*Instructions for the task*: Copy out the forum welcome thread below word for word, from start to finish.

*Source text*:
——

Welcome Terra, I think you'll like it here.


----------



## Terra (Apr 13, 2009)

Thank you for the warm welcome everyone


----------



## Draik41895 (Oct 25, 2008)

Welcome!!!!!i know youll love it here


----------



## Doomsday Cult Leader (Mar 21, 2007)

Hi T!

My girlfriend and I met you at the show, I'm sure you'll figure out who I am!


----------



## The Bloodshed Brothers (Jan 25, 2009)

hi welcome aboard


----------



## Otaku (Dec 3, 2004)

Hi, Terra! Good to see you over here.


----------



## Dixie (Feb 18, 2009)

Hey Terra, great to see you here! There are lots of great people here, and tons of great ideas... have fun going through the archives. Just remember to eat, or you will pass out after a day or two (learned by experience, LOL... kidding!)


----------



## jdubbya (Nov 6, 2005)

Hi Terra, and welcome! You'll like it here and I hope you post some of your stuff for all to see. Anyone who hasn't seen your graveyard and the tombstone tutorials is in for a treat! Looking forward to your contributions!


----------



## smileyface4u23 (Apr 1, 2008)

Welcome to the group - we're so glad to have you here!!


----------



## Monk (Aug 26, 2008)

Welcome to the dark side.


----------



## Vlad (Aug 2, 2005)

Welcome to the forum Terra


----------



## IMU (Apr 8, 2009)

Hiya & Welcome to my favorite Tombstone Queen!


----------



## Wyatt Furr (Jun 5, 2006)

Howdy and welcome


----------



## Terra (Apr 13, 2009)

Aww, this was so cool. Logged on to see a bunch of nice and welcoming comments. Made my day!


----------



## Vlad (Aug 2, 2005)

Tombstone Queen?? Pics???


----------



## bourno (Jan 21, 2006)

Hey Terra. Glad you found this place as well. 

If you find any place for chromodepth glasses cheap, let me know. Believe most places were a buck a piece when I looked around last. After looking at you Transworld photos, I think they would be fun to tinker around with.

——

*Information shown*:
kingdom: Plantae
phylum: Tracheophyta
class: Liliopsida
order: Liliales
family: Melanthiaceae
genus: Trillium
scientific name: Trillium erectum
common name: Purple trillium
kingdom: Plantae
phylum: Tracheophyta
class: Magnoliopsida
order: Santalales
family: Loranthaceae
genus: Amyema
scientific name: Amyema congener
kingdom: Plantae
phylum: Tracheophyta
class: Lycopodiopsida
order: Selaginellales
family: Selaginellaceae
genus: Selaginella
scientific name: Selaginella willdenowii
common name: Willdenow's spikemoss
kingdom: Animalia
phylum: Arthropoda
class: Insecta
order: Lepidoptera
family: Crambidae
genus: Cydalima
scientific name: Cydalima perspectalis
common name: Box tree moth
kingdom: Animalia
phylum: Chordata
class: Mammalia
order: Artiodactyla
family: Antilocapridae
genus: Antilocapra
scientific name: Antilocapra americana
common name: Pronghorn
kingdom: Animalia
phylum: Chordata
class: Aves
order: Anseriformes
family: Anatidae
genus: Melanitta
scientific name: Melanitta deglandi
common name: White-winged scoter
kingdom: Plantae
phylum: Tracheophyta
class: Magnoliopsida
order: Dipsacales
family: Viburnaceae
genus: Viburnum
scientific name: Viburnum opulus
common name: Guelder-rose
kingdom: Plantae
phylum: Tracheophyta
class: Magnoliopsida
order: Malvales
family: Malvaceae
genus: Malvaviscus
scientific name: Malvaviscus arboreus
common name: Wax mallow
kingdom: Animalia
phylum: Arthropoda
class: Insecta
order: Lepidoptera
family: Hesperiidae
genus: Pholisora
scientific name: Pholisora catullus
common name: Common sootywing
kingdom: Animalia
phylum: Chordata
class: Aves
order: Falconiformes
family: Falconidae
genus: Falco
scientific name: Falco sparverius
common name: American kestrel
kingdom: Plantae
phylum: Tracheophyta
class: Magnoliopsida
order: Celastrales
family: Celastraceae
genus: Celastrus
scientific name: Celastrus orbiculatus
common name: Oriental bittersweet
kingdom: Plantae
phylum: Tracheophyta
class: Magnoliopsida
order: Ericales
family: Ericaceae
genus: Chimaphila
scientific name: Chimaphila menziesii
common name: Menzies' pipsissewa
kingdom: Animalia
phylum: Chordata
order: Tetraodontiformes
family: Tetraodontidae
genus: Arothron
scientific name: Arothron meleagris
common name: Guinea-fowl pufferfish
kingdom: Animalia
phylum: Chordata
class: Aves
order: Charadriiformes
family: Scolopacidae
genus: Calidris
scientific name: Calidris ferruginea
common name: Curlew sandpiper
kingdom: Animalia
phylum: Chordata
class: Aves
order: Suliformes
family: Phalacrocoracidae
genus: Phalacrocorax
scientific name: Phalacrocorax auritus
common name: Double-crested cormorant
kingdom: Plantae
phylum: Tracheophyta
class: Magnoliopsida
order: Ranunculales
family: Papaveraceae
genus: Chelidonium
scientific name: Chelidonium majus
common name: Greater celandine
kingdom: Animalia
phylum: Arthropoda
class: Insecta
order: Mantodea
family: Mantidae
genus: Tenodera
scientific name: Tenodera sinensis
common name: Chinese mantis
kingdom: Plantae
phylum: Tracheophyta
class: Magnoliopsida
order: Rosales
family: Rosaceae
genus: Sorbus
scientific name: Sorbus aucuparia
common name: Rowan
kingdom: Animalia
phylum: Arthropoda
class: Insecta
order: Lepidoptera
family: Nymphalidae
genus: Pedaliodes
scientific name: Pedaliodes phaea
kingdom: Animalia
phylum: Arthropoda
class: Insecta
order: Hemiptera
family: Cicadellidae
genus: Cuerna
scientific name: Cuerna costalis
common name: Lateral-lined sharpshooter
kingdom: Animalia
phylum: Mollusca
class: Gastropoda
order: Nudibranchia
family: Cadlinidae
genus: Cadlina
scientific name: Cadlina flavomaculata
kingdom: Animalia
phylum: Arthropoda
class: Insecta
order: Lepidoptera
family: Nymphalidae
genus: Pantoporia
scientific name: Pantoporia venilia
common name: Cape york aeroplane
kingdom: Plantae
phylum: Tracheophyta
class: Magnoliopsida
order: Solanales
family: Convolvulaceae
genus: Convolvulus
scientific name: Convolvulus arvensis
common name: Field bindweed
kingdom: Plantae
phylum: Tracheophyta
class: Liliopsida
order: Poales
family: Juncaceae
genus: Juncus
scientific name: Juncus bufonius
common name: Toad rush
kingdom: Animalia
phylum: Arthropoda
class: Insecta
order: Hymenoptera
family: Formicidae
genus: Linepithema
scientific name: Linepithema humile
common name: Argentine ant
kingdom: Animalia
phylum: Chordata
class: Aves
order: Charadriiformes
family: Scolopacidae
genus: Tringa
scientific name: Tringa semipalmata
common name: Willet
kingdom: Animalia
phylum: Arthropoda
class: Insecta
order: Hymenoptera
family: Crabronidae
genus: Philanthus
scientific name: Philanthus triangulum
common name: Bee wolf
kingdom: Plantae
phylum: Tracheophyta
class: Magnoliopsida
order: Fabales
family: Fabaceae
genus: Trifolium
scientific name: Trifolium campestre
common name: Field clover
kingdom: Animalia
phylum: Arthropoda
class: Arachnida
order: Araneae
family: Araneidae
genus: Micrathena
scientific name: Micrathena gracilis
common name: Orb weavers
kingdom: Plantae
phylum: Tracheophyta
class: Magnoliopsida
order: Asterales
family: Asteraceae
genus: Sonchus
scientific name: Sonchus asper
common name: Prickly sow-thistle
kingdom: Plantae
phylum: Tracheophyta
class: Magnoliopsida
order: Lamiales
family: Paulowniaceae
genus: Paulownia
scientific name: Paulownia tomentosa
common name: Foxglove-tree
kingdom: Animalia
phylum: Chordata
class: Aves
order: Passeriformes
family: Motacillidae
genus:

——

*Correct output*:
Welcome Terra, I think you'll like it here.


----------



## Terra (Apr 13, 2009)

Thank you for the warm welcome everyone


----------



## Draik41895 (Oct 25, 2008)

Welcome!!!!!i know youll love it here


----------



## Doomsday Cult Leader (Mar 21, 2007)

Hi T!

My girlfriend and I met you at the show, I'm sure you'll figure out who I am!


----------



## The Bloodshed Brothers (Jan 25, 2009)

hi welcome aboard


----------



## Otaku (Dec 3, 2004)

Hi, Terra! Good to see you over here.


----------



## Dixie (Feb 18, 2009)

Hey Terra, great to see you here! There are lots of great people here, and tons of great ideas... have fun going through the archives. Just remember to eat, or you will pass out after a day or two (learned by experience, LOL... kidding!)


----------



## jdubbya (Nov 6, 2005)

Hi Terra, and welcome! You'll like it here and I hope you post some of your stuff for all to see. Anyone who hasn't seen your graveyard and the tombstone tutorials is in for a treat! Looking forward to your contributions!


----------



## smileyface4u23 (Apr 1, 2008)

Welcome to the group - we're so glad to have you here!!


----------



## Monk (Aug 26, 2008)

Welcome to the dark side.


----------



## Vlad (Aug 2, 2005)

Welcome to the forum Terra


----------



## IMU (Apr 8, 2009)

Hiya & Welcome to my favorite Tombstone Queen!


----------



## Wyatt Furr (Jun 5, 2006)

Howdy and welcome


----------



## Terra (Apr 13, 2009)

Aww, this was so cool. Logged on to see a bunch of nice and welcoming comments. Made my day!


----------



## Vlad (Aug 2, 2005)

Tombstone Queen?? Pics???


----------



## bourno (Jan 21, 2006)

Hey Terra. Glad you found this place as well. 

If you find any place for chromodepth glasses cheap, let me know. Believe most places were a buck a piece when I looked around last. After looking at you Transworld photos, I think they would be fun to tinker around with.